Olá professor Daniel! Sou seu aluno do curso intensivo II da rede LFG e estou gostando muito de suas aulas que estão me proporcionando um excelente aprendizado acerca do importante tema execução. Tenho uma dúvida e, se possível, gostaria que o senhor me ajudasse a esclarecê-la. Qual seria o prazo para a execução de um compromisso particular de cessão de direitos hereditários celbrado na vigência do Código Civil de 1916, por exemplo, no ano 2000. Muito obrigado.

Olá Ricardo, tudo bem? Fico muito feliz em saber que está aproveitando as aulas. A pergunta envolve prazo prescricional, direito civil, de forma que peço que a envie para o Prof. Flávio Tartuce no www.injur.com.br. Sei que a execução terá o mesmo prazo prescricional que uma ação de anulação desse compromisso, mas não sei qual é esse prazo.

Abraço

Daniel

 


 

15/04/2011 - Raquel Amaral Hibner - Vitória - ES

Olá Extraordinário Professor, No caso do bem de uma empresa pública federal ser apreendido por determinação judicial em processo que trâmita na justiça estadual, o que deve essa fazer? O que acontecerá aos autos processuais?

Olá Raquel, tudo bem? O processo principal segue na Justiça Estadual, suspenso. Os embargos de terceiro são oferecidos na Justiça Federal.

Abraço

Daniel

 


 

15/04/2011 - jalner correa monteiro - itaocara - RJ

Boa tarde Daniel,O julgamento de procedência parcial do pedido gera a sucumbência recíproca que, por sua vez, gera a compensação dos honorários sucumbênciais. Ocorre que a Súmula 306 do STJ é posterior a Lei 8.906/94, que em seu art. 23, dispõe que os honorários sucumbenciais pertencem ao advogado.
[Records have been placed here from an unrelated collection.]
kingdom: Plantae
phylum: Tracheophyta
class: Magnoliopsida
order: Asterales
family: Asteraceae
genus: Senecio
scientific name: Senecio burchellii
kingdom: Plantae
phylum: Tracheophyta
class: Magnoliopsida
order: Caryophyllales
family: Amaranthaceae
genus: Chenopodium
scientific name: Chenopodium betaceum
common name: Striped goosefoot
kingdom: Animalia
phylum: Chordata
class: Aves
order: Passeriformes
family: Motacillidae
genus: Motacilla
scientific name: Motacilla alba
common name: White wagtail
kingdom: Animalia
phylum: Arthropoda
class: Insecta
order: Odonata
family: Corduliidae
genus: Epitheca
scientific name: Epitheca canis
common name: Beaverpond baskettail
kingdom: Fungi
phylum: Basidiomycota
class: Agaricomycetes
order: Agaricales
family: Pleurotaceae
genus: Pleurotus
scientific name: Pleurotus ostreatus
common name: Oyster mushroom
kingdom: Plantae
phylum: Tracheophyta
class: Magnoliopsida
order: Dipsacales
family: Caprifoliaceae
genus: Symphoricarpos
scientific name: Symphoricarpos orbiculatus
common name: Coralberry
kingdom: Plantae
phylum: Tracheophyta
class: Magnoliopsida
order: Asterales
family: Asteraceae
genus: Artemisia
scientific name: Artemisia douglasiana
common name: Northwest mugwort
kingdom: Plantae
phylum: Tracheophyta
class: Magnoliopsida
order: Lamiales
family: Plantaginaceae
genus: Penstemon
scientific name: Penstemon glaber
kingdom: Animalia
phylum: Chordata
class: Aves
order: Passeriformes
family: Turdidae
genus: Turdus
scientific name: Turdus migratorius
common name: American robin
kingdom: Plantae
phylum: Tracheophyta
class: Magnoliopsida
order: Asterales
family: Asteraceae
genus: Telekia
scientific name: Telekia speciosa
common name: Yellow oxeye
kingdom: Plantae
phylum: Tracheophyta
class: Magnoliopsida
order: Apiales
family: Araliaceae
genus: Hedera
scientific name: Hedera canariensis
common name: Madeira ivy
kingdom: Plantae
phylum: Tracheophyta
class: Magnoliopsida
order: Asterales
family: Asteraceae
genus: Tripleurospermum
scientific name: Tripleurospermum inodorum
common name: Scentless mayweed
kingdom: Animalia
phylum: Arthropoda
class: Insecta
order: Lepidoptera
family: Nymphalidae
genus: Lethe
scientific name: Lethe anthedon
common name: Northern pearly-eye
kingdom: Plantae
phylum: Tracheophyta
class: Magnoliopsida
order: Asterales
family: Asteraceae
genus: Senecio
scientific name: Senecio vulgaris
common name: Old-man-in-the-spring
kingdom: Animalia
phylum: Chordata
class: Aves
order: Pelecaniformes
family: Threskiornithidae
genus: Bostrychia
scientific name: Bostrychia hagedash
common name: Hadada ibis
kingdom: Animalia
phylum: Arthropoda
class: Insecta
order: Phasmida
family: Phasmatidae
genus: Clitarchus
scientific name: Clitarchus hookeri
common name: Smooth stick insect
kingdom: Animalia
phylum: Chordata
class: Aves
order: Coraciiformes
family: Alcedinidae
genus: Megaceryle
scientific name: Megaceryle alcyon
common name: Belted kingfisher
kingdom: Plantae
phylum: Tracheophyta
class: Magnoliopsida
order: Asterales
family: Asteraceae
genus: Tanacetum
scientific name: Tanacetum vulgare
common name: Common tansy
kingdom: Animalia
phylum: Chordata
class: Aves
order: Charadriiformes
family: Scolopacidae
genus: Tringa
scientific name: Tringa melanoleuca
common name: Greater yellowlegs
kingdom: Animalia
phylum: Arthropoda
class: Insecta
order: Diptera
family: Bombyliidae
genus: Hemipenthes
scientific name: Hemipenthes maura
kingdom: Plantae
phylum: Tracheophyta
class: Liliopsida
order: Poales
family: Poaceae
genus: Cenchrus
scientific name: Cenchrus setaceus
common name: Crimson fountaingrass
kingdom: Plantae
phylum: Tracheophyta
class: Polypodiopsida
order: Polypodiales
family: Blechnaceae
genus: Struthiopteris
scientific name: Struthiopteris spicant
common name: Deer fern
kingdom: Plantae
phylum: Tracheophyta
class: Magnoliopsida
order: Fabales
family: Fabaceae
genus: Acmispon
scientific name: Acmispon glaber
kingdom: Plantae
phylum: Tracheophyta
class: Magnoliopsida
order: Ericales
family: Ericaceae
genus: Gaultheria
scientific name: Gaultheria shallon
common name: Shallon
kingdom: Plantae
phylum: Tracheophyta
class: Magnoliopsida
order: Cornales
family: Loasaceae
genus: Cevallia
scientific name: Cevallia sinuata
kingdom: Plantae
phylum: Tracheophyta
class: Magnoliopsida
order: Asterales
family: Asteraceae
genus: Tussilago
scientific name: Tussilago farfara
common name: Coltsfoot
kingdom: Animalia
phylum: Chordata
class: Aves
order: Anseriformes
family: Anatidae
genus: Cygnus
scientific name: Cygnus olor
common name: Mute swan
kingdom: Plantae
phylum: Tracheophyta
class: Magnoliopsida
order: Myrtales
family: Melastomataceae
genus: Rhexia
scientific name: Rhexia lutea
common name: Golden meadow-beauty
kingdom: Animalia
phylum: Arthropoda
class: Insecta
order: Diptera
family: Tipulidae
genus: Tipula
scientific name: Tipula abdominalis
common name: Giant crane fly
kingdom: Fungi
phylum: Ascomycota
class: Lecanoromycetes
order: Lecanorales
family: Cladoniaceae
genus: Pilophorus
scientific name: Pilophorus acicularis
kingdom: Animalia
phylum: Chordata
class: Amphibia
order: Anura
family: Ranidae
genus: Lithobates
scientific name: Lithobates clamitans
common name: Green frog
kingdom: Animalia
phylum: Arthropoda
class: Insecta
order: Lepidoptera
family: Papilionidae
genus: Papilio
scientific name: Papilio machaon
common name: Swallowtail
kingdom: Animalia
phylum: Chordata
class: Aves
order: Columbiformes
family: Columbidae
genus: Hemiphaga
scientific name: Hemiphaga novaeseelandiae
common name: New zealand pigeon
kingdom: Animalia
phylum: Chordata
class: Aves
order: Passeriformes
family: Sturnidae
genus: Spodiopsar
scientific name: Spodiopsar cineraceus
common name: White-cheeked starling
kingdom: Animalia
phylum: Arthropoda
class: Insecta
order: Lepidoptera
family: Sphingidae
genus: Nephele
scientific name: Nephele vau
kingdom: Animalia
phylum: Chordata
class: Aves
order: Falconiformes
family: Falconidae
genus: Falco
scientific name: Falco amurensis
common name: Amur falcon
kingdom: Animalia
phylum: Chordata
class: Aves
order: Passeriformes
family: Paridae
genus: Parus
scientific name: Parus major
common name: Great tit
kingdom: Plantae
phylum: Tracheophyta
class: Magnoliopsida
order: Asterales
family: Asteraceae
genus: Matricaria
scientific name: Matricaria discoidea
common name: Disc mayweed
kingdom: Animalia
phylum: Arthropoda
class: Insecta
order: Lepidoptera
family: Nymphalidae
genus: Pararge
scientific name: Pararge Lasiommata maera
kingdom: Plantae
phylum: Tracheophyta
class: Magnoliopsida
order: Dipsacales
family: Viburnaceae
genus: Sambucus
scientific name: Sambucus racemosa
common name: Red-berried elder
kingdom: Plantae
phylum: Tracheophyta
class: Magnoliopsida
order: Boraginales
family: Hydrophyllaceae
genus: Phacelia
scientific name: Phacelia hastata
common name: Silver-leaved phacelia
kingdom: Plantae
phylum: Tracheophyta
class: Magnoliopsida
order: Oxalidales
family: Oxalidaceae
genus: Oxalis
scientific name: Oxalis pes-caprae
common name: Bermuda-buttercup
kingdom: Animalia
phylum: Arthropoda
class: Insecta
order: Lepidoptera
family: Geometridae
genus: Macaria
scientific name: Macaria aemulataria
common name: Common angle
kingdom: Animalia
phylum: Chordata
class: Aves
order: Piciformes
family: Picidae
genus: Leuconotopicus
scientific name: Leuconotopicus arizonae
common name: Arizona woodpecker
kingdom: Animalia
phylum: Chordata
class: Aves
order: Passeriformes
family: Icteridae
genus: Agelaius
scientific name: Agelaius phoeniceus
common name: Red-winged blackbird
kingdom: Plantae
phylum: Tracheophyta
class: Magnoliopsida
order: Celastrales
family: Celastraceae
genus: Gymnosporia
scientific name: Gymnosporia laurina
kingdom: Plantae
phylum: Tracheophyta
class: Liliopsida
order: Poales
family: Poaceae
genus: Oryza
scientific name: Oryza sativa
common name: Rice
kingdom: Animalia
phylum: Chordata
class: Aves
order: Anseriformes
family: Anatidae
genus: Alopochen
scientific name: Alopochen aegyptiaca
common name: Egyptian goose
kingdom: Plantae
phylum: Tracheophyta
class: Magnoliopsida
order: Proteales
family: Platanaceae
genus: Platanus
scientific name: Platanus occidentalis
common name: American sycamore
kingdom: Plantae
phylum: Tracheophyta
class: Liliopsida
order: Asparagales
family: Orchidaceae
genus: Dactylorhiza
Esta compensação realizada é legítima, a Súmula 306 está válida?Ancioso pela orientação, desde já agradeço.Jalner Correa Monteiro

Olá Jalner, sempre defendi como absurda essa compensação em razão dos direferentes sujeitos da relação crédito-débito, mas minhas criticas nunca foram alem disso... O STJ entende plenamente passível a compensação.